Reproduce word for word the stretch from the start of the records through the line that contains "éviter la répétition des erreurs.". Leave the pictures out.

****************************************

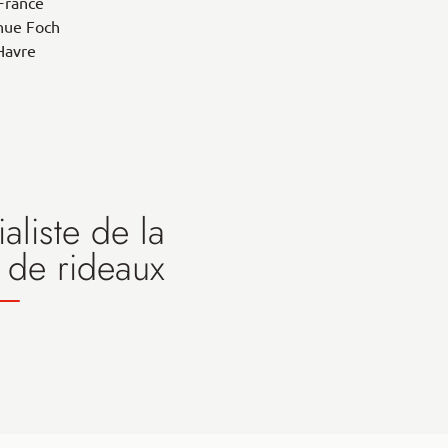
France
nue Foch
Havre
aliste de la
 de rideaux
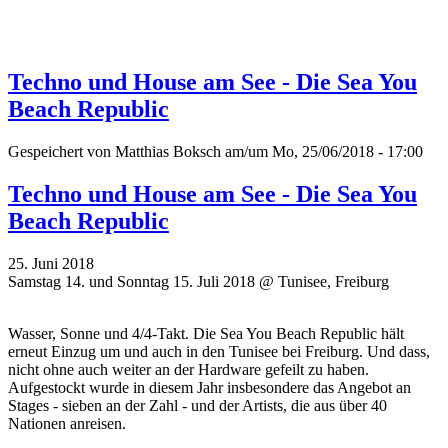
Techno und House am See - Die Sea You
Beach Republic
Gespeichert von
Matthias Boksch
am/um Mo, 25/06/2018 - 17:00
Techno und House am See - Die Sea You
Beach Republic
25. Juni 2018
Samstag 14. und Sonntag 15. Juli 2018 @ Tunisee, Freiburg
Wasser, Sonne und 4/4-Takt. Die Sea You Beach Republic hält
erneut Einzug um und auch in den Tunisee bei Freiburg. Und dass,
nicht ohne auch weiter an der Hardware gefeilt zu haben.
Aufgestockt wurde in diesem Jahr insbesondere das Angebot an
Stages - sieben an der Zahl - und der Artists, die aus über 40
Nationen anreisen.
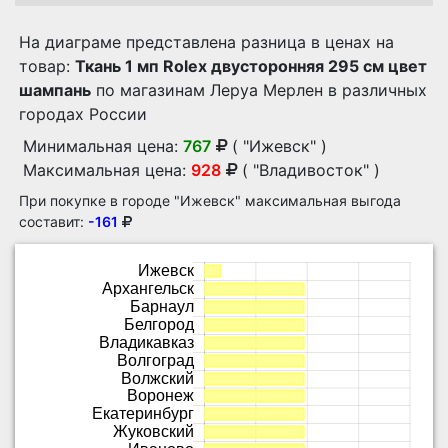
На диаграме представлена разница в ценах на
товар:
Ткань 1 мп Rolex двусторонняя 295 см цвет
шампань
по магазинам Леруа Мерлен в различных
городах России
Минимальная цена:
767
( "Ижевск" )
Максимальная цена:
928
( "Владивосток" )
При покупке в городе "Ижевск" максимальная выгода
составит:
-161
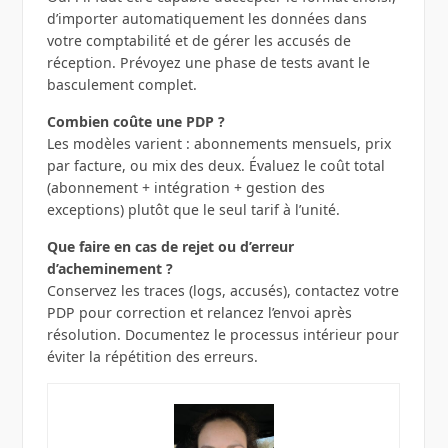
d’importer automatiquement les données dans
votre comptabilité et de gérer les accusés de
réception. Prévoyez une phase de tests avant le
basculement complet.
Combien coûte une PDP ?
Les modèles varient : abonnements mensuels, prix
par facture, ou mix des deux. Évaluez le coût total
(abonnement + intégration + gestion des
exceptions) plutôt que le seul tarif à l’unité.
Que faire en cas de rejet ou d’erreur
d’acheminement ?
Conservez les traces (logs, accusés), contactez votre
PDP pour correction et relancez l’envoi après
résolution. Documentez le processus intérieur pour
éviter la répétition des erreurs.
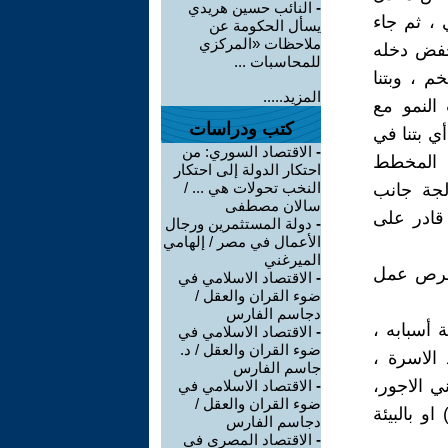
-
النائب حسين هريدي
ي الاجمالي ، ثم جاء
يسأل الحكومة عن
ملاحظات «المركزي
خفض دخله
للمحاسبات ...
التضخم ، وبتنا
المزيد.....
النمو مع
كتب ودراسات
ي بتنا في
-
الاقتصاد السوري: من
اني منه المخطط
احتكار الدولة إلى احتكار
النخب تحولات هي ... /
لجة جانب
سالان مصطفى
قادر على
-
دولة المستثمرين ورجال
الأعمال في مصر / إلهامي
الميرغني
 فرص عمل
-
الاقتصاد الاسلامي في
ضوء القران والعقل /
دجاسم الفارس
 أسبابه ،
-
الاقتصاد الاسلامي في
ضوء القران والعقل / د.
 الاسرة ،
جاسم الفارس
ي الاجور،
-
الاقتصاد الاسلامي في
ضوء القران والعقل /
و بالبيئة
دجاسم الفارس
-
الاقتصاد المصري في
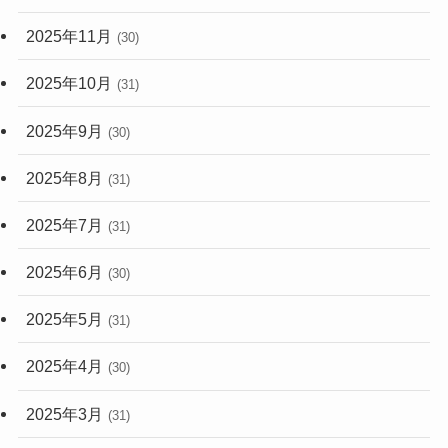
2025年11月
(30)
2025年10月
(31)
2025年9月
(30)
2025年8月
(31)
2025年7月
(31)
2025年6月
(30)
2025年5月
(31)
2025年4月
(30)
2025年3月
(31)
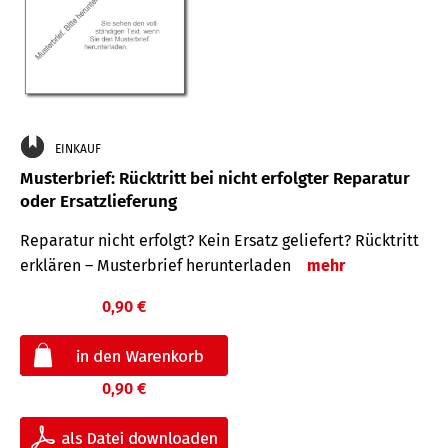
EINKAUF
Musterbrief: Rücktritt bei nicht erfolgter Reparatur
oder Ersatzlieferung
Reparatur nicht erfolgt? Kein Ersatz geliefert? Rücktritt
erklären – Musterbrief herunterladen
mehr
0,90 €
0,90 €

****************************************

• **Result below**:
France
nue Foch
Havre
aliste de la
 de rideaux
Techno und House am See - Die Sea You
Beach Republic
Gespeichert von
Matthias Boksch
am/um Mo, 25/06/2018 - 17:00
Techno und House am See - Die Sea You
Beach Republic
25. Juni 2018
Samstag 14. und Sonntag 15. Juli 2018 @ Tunisee, Freiburg
Wasser, Sonne und 4/4-Takt. Die Sea You Beach Republic hält
erneut Einzug um und auch in den Tunisee bei Freiburg. Und dass,
nicht ohne auch weiter an der Hardware gefeilt zu haben.
Aufgestockt wurde in diesem Jahr insbesondere das Angebot an
Stages - sieben an der Zahl - und der Artists, die aus über 40
Nationen anreisen.
На диаграме представлена разница в ценах на
товар:
Ткань 1 мп Rolex двусторонняя 295 см цвет
шампань
по магазинам Леруа Мерлен в различных
городах России
Минимальная цена:
767
( "Ижевск" )
Максимальная цена:
928
( "Владивосток" )
При покупке в городе "Ижевск" максимальная выгода
составит:
-161
d’importer automatiquement les données dans
votre comptabilité et de gérer les accusés de
réception. Prévoyez une phase de tests avant le
basculement complet.
Combien coûte une PDP ?
Les modèles varient : abonnements mensuels, prix
par facture, ou mix des deux. Évaluez le coût total
(abonnement + intégration + gestion des
exceptions) plutôt que le seul tarif à l’unité.
Que faire en cas de rejet ou d’erreur
d’acheminement ?
Conservez les traces (logs, accusés), contactez votre
PDP pour correction et relancez l’envoi après
résolution. Documentez le processus intérieur pour
éviter la répétition des erreurs.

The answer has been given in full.